My work will no longer be the same
It all started with the GenAI revolution. AI was there before however the direct impact to all developers brought by the public expossure to genAI. From that moment, I began closely observing how AI is reshaping the world and how it would influence my day-to-day life and work.
In reality, I was already leveraging AI-enabled tools: automated cleaning robots, image-processing algorithms in my photography workflow, driver-assistance systems (and early forms of autonomous driving), and vision-based intelligence tools. AI wasn't new to me but GenAI changed the interaction model entirely.
The Transition
The public introduction of generative AI marked a drastic turning point in my work.
Since ChatGPT's public release and the emergence of several similar offerings I've been actively experimenting with this shift and gradually adopting it into my daily workflow.
It started by replacing traditional Google searches. Instead of hunting through links, I began asking personalized questions, questions I couldn't easily resolve through Stack Overflow or documentation alone.
Then came generating small code snippets with detailed instructions.
Next, AI chat widgets found their way into Visual Studio Code.
And finally, I moved to fully native AI-first editors such as Cursor and Windsurf, along with CLI-based tools like Claude Code.

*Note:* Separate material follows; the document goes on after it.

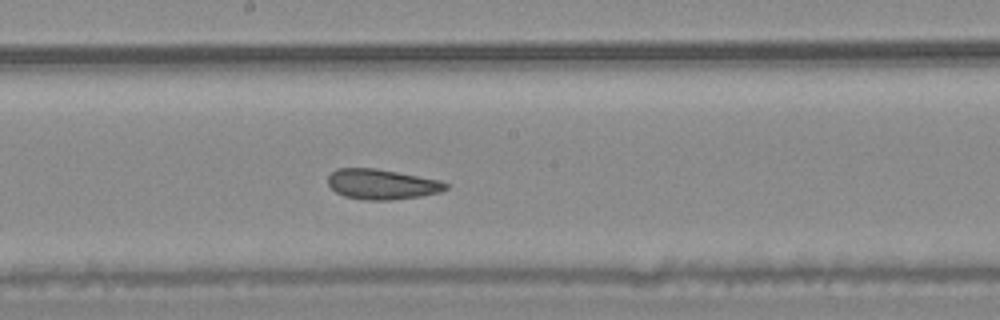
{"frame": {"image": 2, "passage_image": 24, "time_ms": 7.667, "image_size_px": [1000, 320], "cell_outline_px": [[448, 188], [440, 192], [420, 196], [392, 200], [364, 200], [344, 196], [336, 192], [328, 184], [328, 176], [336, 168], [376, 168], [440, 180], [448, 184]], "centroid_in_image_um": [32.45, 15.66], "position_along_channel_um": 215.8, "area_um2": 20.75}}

Over the past six months, I've slowly stopped writing code in the traditional sense and shifted into a prompting and reviewing mode.
Honestly? That was fun.
Initially, I wasn't convinced by the quality of the generated code. But over time, the improvement has been exponential both in correctness and contextual understanding.
This quote now resonates deeply with me:
“Today's AI is the worst AI you'll ever use.”
It perfectly captures the trajectory: better models, better tooling, and higher-quality output in the days ahead.
The Change
I don't see myself going back to writing code the way I used to. And yet, an old saying still holds true:
“Programming is 90% thinking and 10% writing code.”
This aligns closely with today's workflow.
Developers think through solutions, craft prompts, review generated changes, refine them, and ship. The thinking remains the same but code generation has become dramatically faster.
This speed can create the illusion that we're “thinking more” than before, when in reality the writing part has been compressed almost to zero.
With the introduction of reasoning-capable, agentic AI tools, this shift will accelerate further. Context, constraints, and intent will increasingly be dumped into structured formats—often Markdown files—that act as persistent guidance or source-of-truth documents for AI systems.
The code becomes an output artifact, not the primary intellectual work.
The Future
Software engineering is undoubtedly going to be different.
Right now, there's a lot of noise and dust in this space—and it needs time to settle before the long-term paths become clear.
What is clear, however, is that the value of engineers will move further upstream:
- Problem framing
- System design
- Architectural judgment
- Validation, safety, and correctness
- Knowing what not to build
Writing code was never the hard part. Thinking was.
GenAI hasn't changed that truth—it has simply exposed it.